ROI Labeling. For experiment 3, we compared the accuracy during the training phase, in which the correct label was shown to the participants immediately after their decision, with the test accuracy (Fig. 2A). Most students performed better during the test phase in both sessions, especially high-performer (based on test accuracy). Nevertheless, several results of the training phase were close to the test phase in session 1 (Spearman’s correlation coefficient: 0.41). To investigate a suitable size of the training phase, we varied them in experiment 4 (three student groups in each session: 20, 40, or 60 images). For this, we kept the same images in the same order. The number of correctly labeled images was similar with a trend to increase with increasing size of trainings phase (Fig. 2 (B)).
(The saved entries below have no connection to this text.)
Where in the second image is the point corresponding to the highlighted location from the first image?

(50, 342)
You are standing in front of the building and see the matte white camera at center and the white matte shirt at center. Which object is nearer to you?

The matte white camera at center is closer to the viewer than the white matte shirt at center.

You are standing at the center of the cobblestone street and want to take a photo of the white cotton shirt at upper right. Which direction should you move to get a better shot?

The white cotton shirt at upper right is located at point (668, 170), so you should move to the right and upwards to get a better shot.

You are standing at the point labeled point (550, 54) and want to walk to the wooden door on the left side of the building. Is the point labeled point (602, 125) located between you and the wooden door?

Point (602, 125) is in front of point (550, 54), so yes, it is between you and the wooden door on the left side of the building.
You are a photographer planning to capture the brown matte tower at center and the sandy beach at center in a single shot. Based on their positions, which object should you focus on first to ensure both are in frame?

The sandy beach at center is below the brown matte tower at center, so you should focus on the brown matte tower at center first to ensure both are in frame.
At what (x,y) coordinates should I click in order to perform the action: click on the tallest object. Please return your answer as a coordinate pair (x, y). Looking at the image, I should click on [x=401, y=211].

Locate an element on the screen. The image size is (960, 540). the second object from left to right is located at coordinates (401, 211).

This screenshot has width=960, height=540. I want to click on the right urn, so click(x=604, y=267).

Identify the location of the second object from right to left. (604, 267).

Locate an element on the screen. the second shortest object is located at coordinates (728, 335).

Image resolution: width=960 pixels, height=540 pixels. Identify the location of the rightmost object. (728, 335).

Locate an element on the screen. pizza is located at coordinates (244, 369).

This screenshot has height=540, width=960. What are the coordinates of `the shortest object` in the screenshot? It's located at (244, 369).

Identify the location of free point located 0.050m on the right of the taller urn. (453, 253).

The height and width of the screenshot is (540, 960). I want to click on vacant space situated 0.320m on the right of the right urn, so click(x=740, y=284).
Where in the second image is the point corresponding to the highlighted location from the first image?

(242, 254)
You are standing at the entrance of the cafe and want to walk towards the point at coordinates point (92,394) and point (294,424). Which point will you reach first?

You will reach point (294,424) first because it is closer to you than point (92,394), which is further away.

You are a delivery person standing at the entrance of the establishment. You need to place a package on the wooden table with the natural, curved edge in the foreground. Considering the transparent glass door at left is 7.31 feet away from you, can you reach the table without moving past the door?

Students that participated in both session 1 and 2 showed higher correctness in the second training phase compared to students first time participating. Figure 2 (C) shows that the second training phase did also not increase their accuracy for the most difficult class of partially sclerotic glomerula. We conclude out of this, that the training phase covering a broad variability of representatives for each class was helpful to increase the performance of the crowd.

ROI Delineation. The participants could annotate a “training image” with the option to see the GT in experiment 4. To measure the training effect, we compared two group of individuals that either received a small training image (40% of test image size, not all classes represented) or a large training image (80% of test size). No clear effect of the size on \(F_1\) score could be seen (Fig. 2D).

4 Conclusion

Our study shows general feasibility of CS for the annotation of complex histological images by participants with medical background, but without specific expert knowledge. To ensure annotation quality, it is necessary to design the tasks with well-defined objects and to include a sufficient training phase. Our approach can be adapted to individual project requirements and shows the importance of finding an adequate match between level of task complexity and previous knowledge of the crowd. Future work should focus on the comparison of “educated” contributors and nonexperts, and the usefulness of this type of noisy training data for machine learning.